MEHMET ÇETİNGÜLEÇ
Gelişmekte olan diğer ülkeler, halklarının refah seviyesini artırırken Türkiye’nin halkı mevcut gelir seviyesinin bile altına düşüyor. Geçen yıl kişi başına milli gelir düştü ve her birey 1134 dolar yoksullaştı. Bu tabloyu değiştirmek için yine bir illüzyona ihtiyaç var. Gerçekte olmayan bir zenginliğin kağıt üzerinde yaratılması gerekiyor.
AK Parti 14 yıldır tek başına iktidarda. “Siyasi istikrarsızlık” ya da “koalisyon” gibi sığınacak bahaneleri yok. Yabancılar pazar büyüklüğünü dikkate alarak Türkiye’ye sermaye yağdırıyor. AK Parti iktidarları döneminde giren yabancı sermaye miktarı 165 milyar dolara ulaştı. Tek parti dönemi dahil hiçbir iktidar bu kadar büyük fırsat yakalamamış, hiç birinin eline bu kadar büyük dış kaynak geçmemişti.
Peki ne oldu?
Ülke kalkındı, işsizlik, yoksulluk azaldı mı?
Tam tersine. Büyüme ortalaması yüzde 5’e bile ulaşamadı. Vatandaş kendi ayakları üzerinde durmakta zorlanıyor. Hesaplama yöntemi değişikliğiyle halkı zengin göstermenin tadını alan hükümet, krizi kağıt üzerinde aşmak istiyor. Başkanını değiştiren Türkiye İstatistik Kurumu, yakında halka, “Siz aslında bugünkü rakamlardan 3 bin dolar daha zenginsiniz.” diyerek kişi başına milli geliri 9 bin 261 dolardan 12 bin doların üzerine çıkarırsa şaşırmayın.

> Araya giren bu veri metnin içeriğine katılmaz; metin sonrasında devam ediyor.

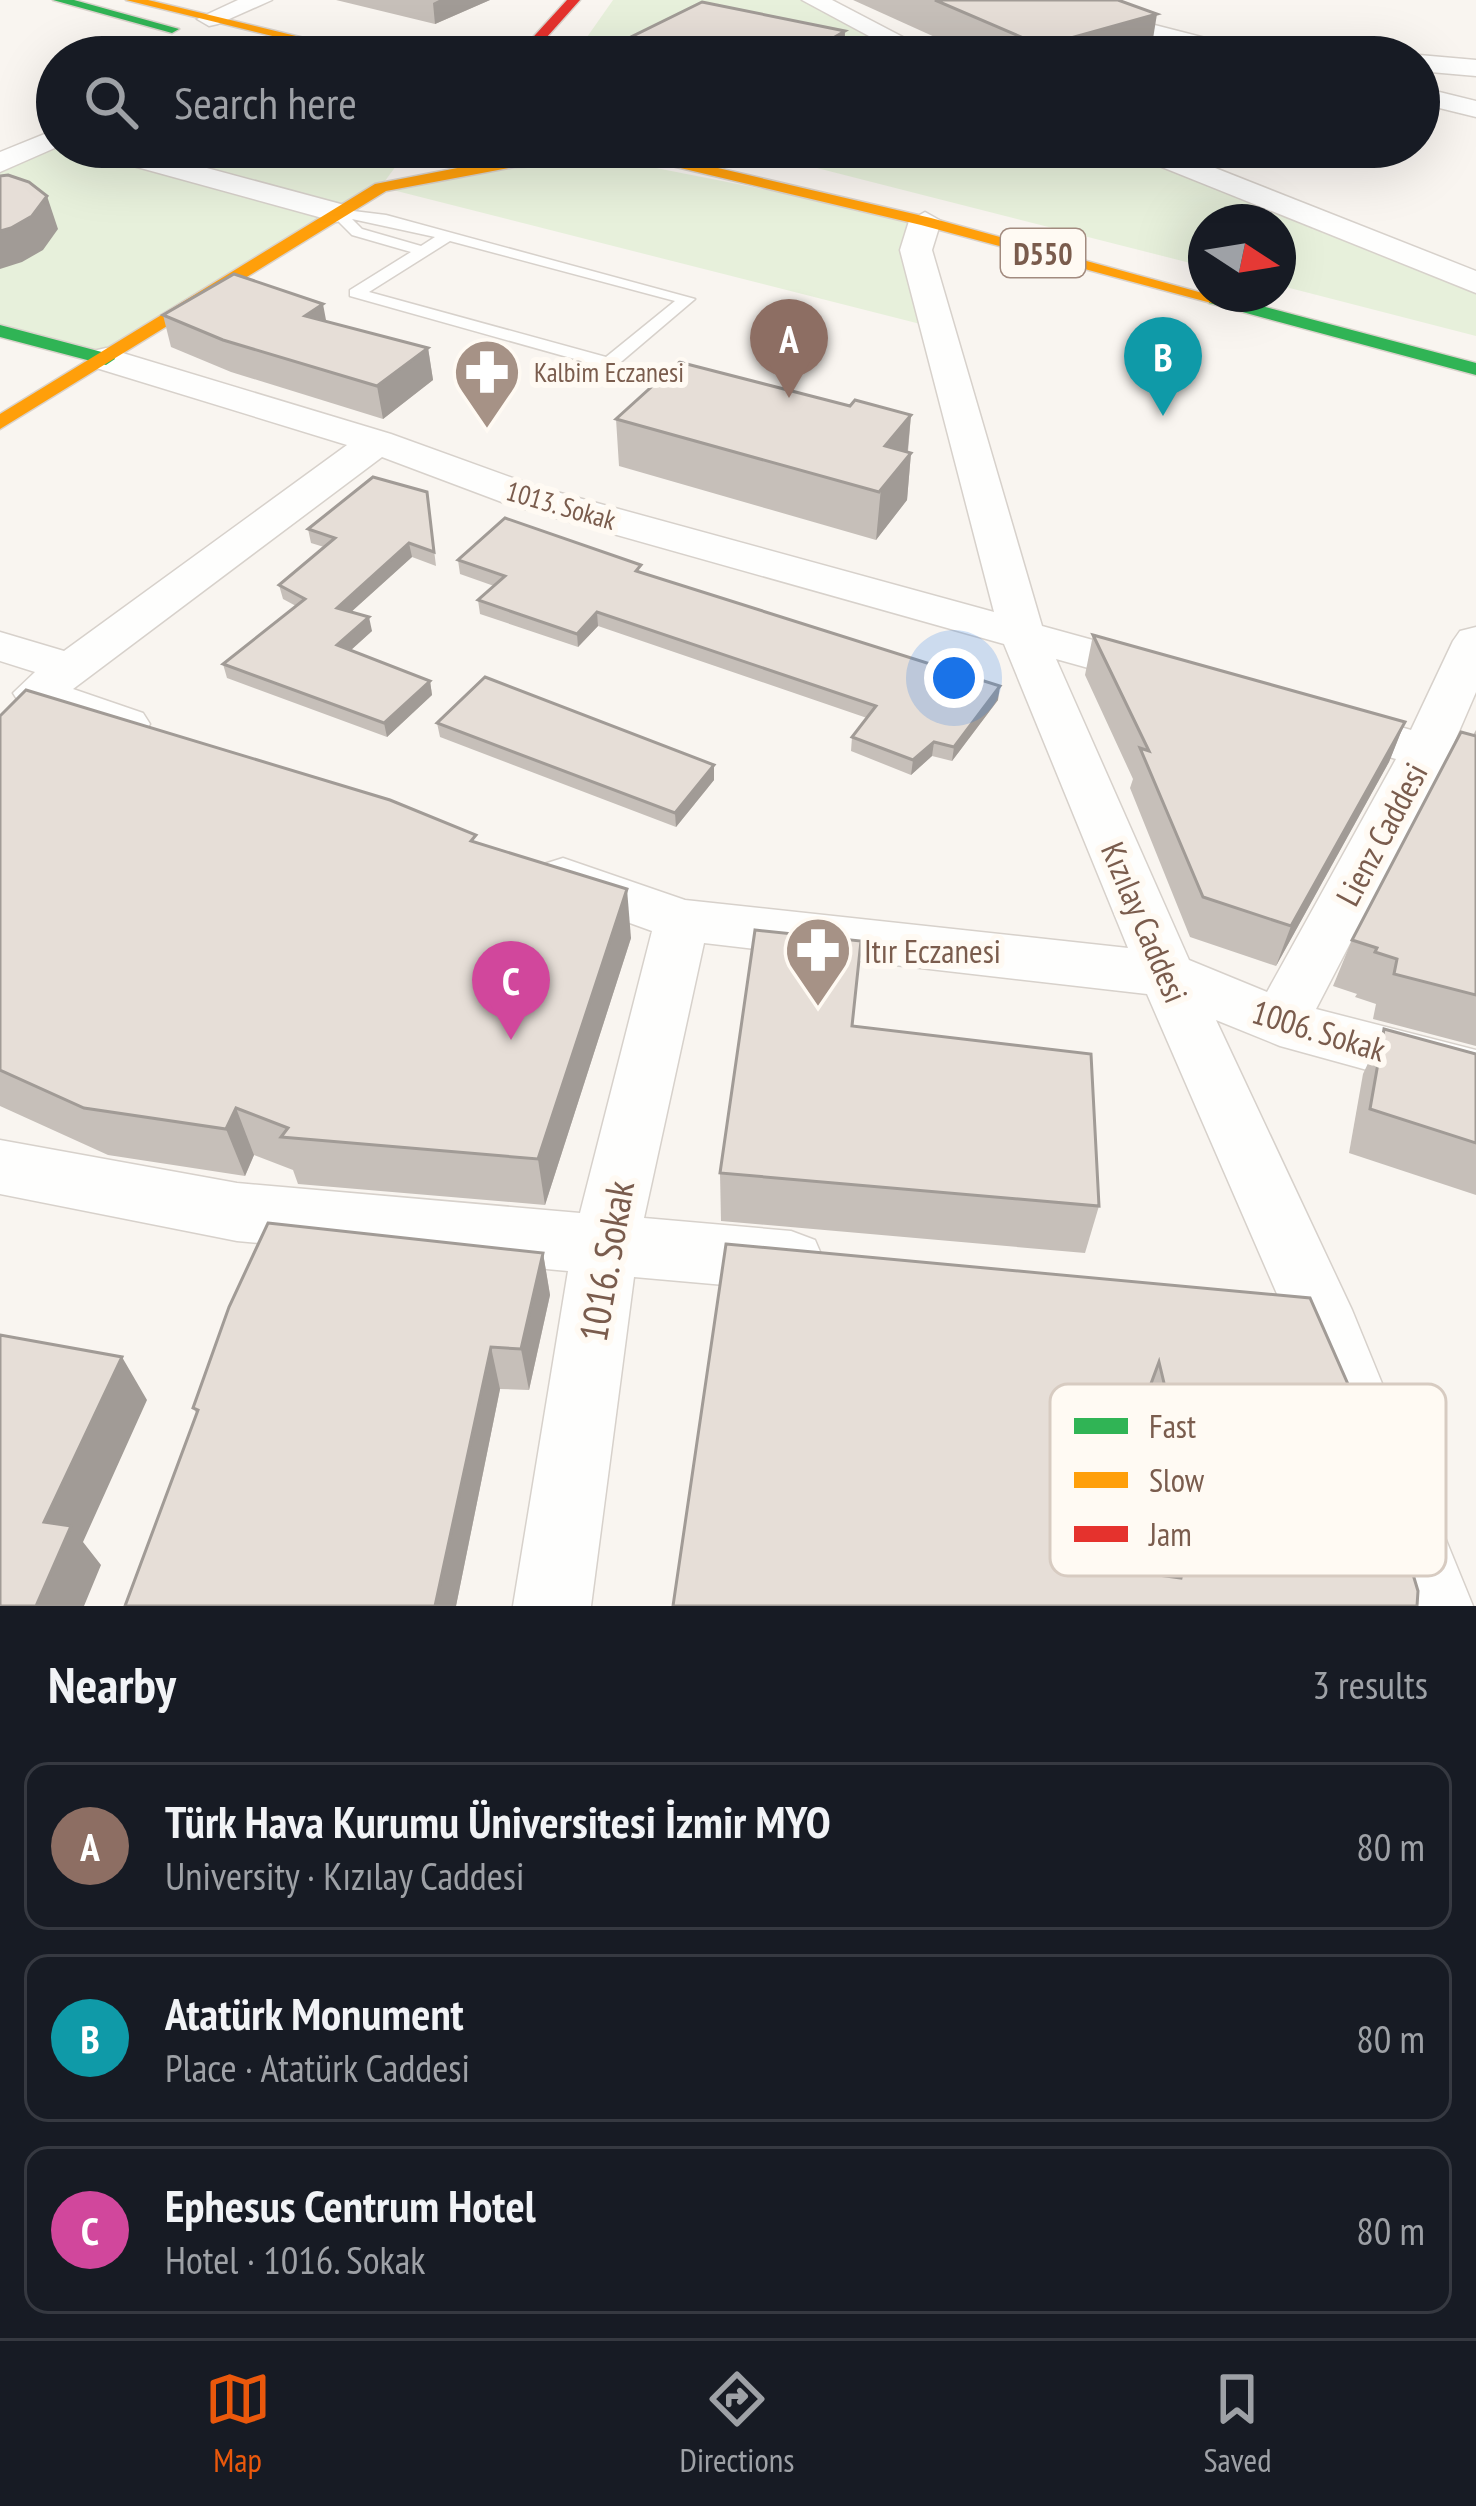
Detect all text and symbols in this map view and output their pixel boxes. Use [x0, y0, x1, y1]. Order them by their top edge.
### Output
search box [36, 36, 1440, 168]
icon: search [78, 69, 144, 135]
text: Search here [174, 73, 357, 131]
north arrow [1188, 204, 1296, 312]
road number: D550 [1001, 229, 1085, 277]
pin: A [750, 299, 828, 398]
pin: B [1124, 317, 1202, 416]
pharmacy icon: Kalbim Eczanesi [452, 337, 522, 431]
place label: Kalbim Eczanesi [534, 355, 684, 389]
street label: 1013. Sokak [502, 473, 620, 537]
your location [924, 648, 984, 708]
street label: Lienz Caddesi [1326, 755, 1436, 913]
street label: Kızılay Caddesi [1092, 835, 1198, 1009]
pharmacy icon: Itır Eczanesi [783, 915, 853, 1009]
place label: Itır Eczanesi [864, 929, 1001, 972]
pin: C [472, 941, 550, 1040]
street label: 1006. Sokak [1247, 989, 1391, 1071]
street label: 1016. Sokak [567, 1177, 645, 1345]
legend [1050, 1384, 1446, 1576]
text: Fast [1149, 1404, 1196, 1447]
text: Slow [1149, 1458, 1205, 1501]
text: Jam [1148, 1512, 1192, 1555]
text: Nearby [48, 1651, 176, 1717]
text: 3 results [1312, 1659, 1428, 1710]
text: Türk Hava Kurumu Üniversitesi İzmir MYO [165, 1792, 831, 1850]
text: A [80, 1821, 100, 1872]
text: 80 m [1356, 1821, 1425, 1872]
text: University · Kızılay Caddesi [165, 1850, 525, 1901]
text: Atatürk Monument [165, 1984, 464, 2042]
text: B [80, 2013, 100, 2064]
text: 80 m [1356, 2013, 1425, 2064]
text: Place · Atatürk Caddesi [165, 2042, 470, 2093]
text: Ephesus Centrum Hotel [165, 2176, 536, 2234]
text: C [81, 2205, 99, 2256]
text: 80 m [1356, 2205, 1425, 2256]
text: Hotel · 1016. Sokak [165, 2234, 425, 2285]
tab: Map [205, 2366, 271, 2481]
tab: Directions [680, 2366, 794, 2481]
tab: Saved [1203, 2366, 1271, 2481]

Oysa Türkiye’de ayni ve nakdi yardımlarla ayakta kalan vatandaş sayısının 13 milyondan 17 milyona ulaştığı bildiriliyor.
İcraya düşenlerin sayısı 24 milyon. Beğenmedikleri DSP-MHP-ANAP Koalisyonunda bu sayı 8 milyon civarındaydı. 14 yılda 16 milyon vatandaşı daha icralık ettiler.
Yargıya güven yüzde 30’a düştü.
İnsani gelişmişlik endeksi sıralamasında Türkiye 69’dan 72’ye geriledi.
Eğitim sistemi AK Parti’nin iktidarda bulunduğu 14 yılda 13 kez değiştirilmiş.
Bunlar iktidarı ilgilendirmiyor.
Çünkü yoksulları ve eğitimsizleri idare etmek daha kolay.
Hazırlıyorsunuz kolileri, milyonlarca kişiye dağıtıyorsunuz. Yardımlardan dolayı “partiye” minnettar olmalarını sağlıyorsunuz. Bir anlamda borçlandırıyor ve borcu oyla tahsil ediyorsunuz. Sizin iktidarınız devam ediyor, vatandaşın da yoksulluğu…
Kim ister böylesine iyi işleyen bir mekanizmanın bozulmasını. Yardım zincirine katılanların sayısı ne kadar artarsa o kadar iyi. Sayının artması hükümeti kaygılandırmıyor. Daha çok paket hazırlanıyor, daha fazla insana ulaşılıyor…
Hiç kimse çıkıp hesabını sormuyor. “Sizin göreviniz beni yardıma bağımlı kılmak değil, sefaleti ortadan kaldırmak, bana iş vermek.” demiyor, diyemiyor.
Ama burası Türkiye. Mucizeler ülkesi! Ekonomistlerin aklını alacak gelişmeler yaşanıyor. Halk yoksullaşırken, kişi başına milli gelir artıyor!